1. ## Prove K^2 mod 4 = 1 ?

This is my first post

I have been working on this for far too long

Can someone let me know if this is correct?

"k = 2n + 1. Then k^2 (is congruent to) 4n^2 + 4n + 1 (is congruent to) 1 mod 4"

Should I add more to it? Am I at least on the right track?

2. ## Re: Prove K^2 mod 4 = 1 ?

Hey brianjasperman.

What you did is correct but if your teacher is picky you should probably write 4n^2 + 4n + 1 = 4(n^2 + n) + 1 = 4m + 1 just to add that extra clarity to the proof.

3. ## Re: Prove K^2 mod 4 = 1 ?

So I would prove the equation by saying:
"k = 2n + 1. Then 4n^2 + 4n + 1 = 4(n^2 + n) + 1 = 4m + 1"

OR

"k = 2n + 1. Then k^2 (is congruent to) 4n^2 + 4n + 1 (is congruent to) 1 mod 4, and 4n^2 + 4n + 1 = 4(n^2 + n) + 1 = 4m + 1"

Thanks for the help

4. ## Re: Prove K^2 mod 4 = 1 ?

Basically 4m + 1 where m is an integer implies congruence to 1 (MOD 4) and you're done.

5. ## Re: Prove K^2 mod 4 = 1 ?

Thank you very very much for your help chiro, but I'm not understanding what your saying.

Can you show me what the entire proof would be (for Christmas?).

6. ## Re: Prove K^2 mod 4 = 1 ?

Let k = 2n + 1 where n is an integer (in Z).

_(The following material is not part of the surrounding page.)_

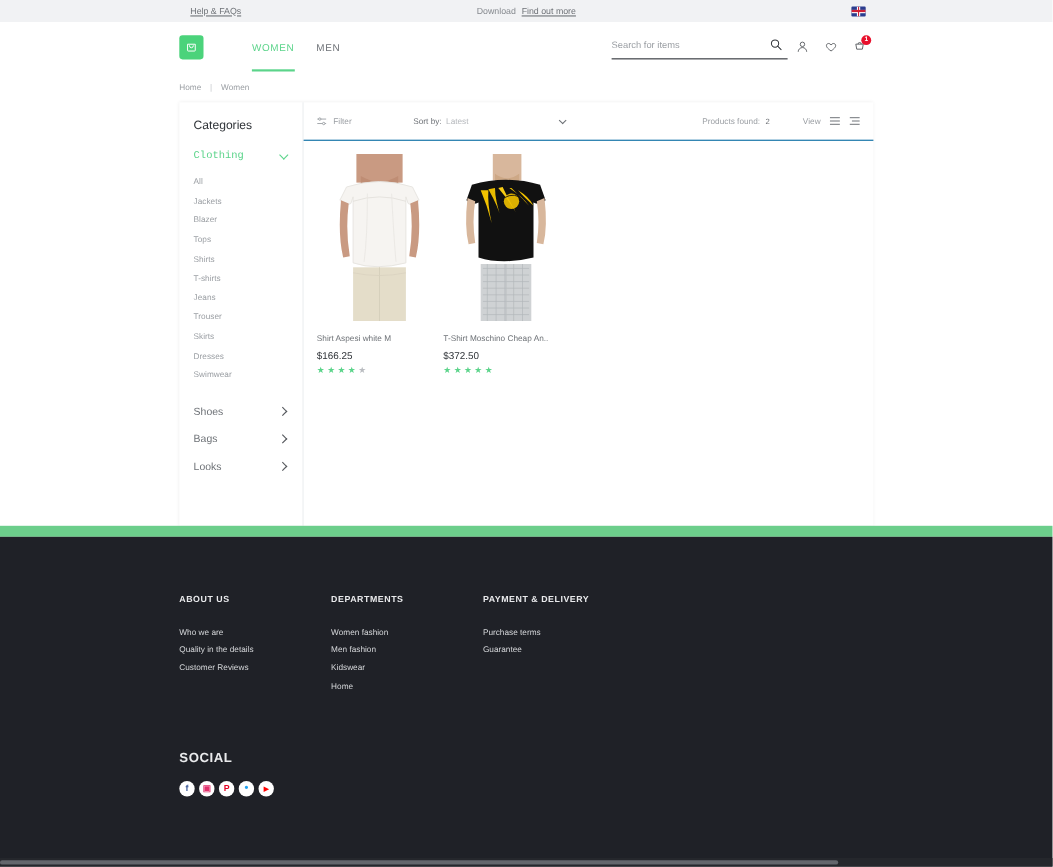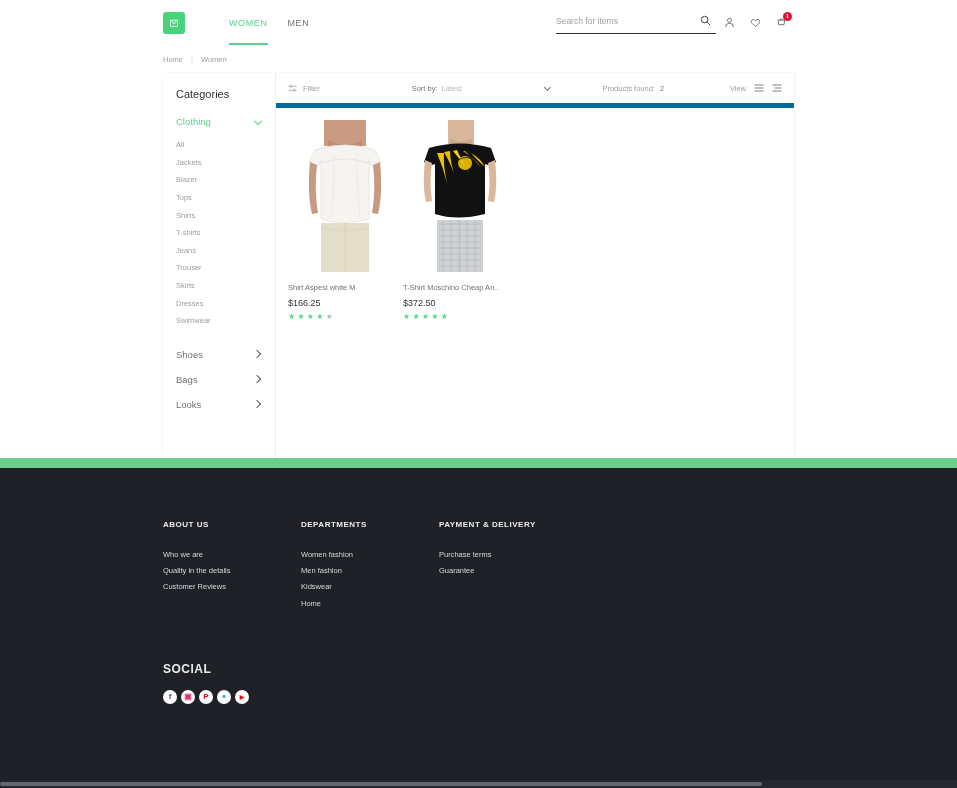"Help & FAQs" div.topbar { html: none -> <div> <div> <span>Help &amp; FAQs</span> </div> <div> <span>Download</span> <span>Find out more</span> </div> <div> <span> <span></span> <span></span> </span> </div> </div> }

Then k^2 = (2n + 1)^2 = 4n^2 + 4n + 1 = 4(n^2 + n) + 1 = 4m + 1 for some integer m (m in Z).

By the definition of congruence something is congruent z = r (MOD q) iff z = pq + r where 0 <= r < q for some integers p, r, q and z.

By letting z = k^2, p = m, r = 1, and q = 4 and noting 0 <= 1 < 4 and all variables are integers, we get our condition that

k^2 = (1 MOD 4)